I understand chaotic systems. I feel that you are picking and choosing the parts you like and ignoring the parts you don't like. I also feel that unless we "know" the exact numbers for our global temperature over the last billion years or so, it's impossible to give an accurate prediction.
We never
will know the conditions of the planet (atmosphere, oceans, geography, biosphere, insolation) to an arbitrary degree of exactness, so this amounts to "we can't know anything until it happens". I find this position to be utterly barren when it comes to formulating policy - and doing nothing is as much a policy as doing
something. I appreciate that some people will find it comforting if unwelcome events which have been predicted actually occur - "no blame".
How do we know the data is correct from CO2 measurements gained from ice core samples? How do we know that the relation we have assumed between global co2 levels has a direct relation to global temperature?
Since the data comes from numerous samples from different locations, taken and analysed by a variety of research teams, this amounts to "science doesn't know anything", since science is based on independent verification of observations and data. Again, a comforting position if stuff does hit the fan, but not one that's useful.
Not to mention this question that no one has been able to answer for me. Why is global warming a bad thing ? It would be an inconvenience to us true ...
That's why many people regard it as a bad thing, especially those who expect to be personally inconvenienced. Those who are terminally inconvenienced can be safely ignored, of course.
... but I would think that a warmer planet would lend itself to a greater bio-diversity by creating a wider temperate and tropical zone, which would create more rainforest and therefor a greater habitat for a greater number of species.
This may well be true in the long-term, and if biodiversity is your benchmark then this would indeed be an improvement. Most people don't take that view, which is why AGW is widely regarded as a bad thing - for individuals and their descendants. I'm neutral on the matter personally.
I dunno, I'm not someone who is hyper interested in this subject as I tend to think that humans think that they have more control over things in the environment than they do...
Given the extent to which we've changed the world in the last few thousand years, and the fact that we've increased atmospheric CO
2 by over a third in two centuries and punched holes in the ozone layer, we certainly have a large
influence on the environment. Whether that counts as "control" is debatable.

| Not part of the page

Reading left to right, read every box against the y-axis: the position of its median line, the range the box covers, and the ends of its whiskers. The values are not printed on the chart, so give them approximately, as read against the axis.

...however, I don't dismiss the climate change issue. I just question the ideology behind much of it.
Science has no ideology.
I have also grown to not trust many of the people in the natural sciences anymore as colleges have become so overrun by idealogues. (I know this won't go over well as many of you share this same ideology and tend to believe whatever they tell you...)
You must find the world a frightening place with all those ideologues running the show. It doesn't seem to have put much of a brake on science and technology in recent times though. Don't you find that odd?
My own experience of climate scientists in the 70's and 80's was that they were distinctly apolitical, and default conservatives. Glaciologists were apolitical and party-animals (to be expected when you spend half the year living in an ice-bound Norwegian shed). Your experience may be different, but I found it was the Humanities which were the hotbeds of politics.
I'm honestly surprised that on a skeptical web forum , more people aren't skeptical of global warming and all of the "sky is falling" stuff surrounding it.
We
are sceptical. That's why we examine the science and
what's actually happening, rather than assign unwelcome science-based predictions to the influence of ideologues and dismiss them as "sky is falling" scare-stories. Again, I can see how people can take comfort from the fact that whatever happens, however dire, won't be the end of the world. I prefer a more pragmatic approach myself.
An analogy would be predictions (there were many) that the most recent financial bubble would end in tears and quite possibly a recession on the order of the 1930's. This was generally dismissed as predicting the end of the world, which of course it hasn't been. It's just been very inconvenient for a lot of people, and will continue to be for some time yet. That really doesn't justify dismissing the predictions (which were hardly rocket science, after all) because they were unwelcome.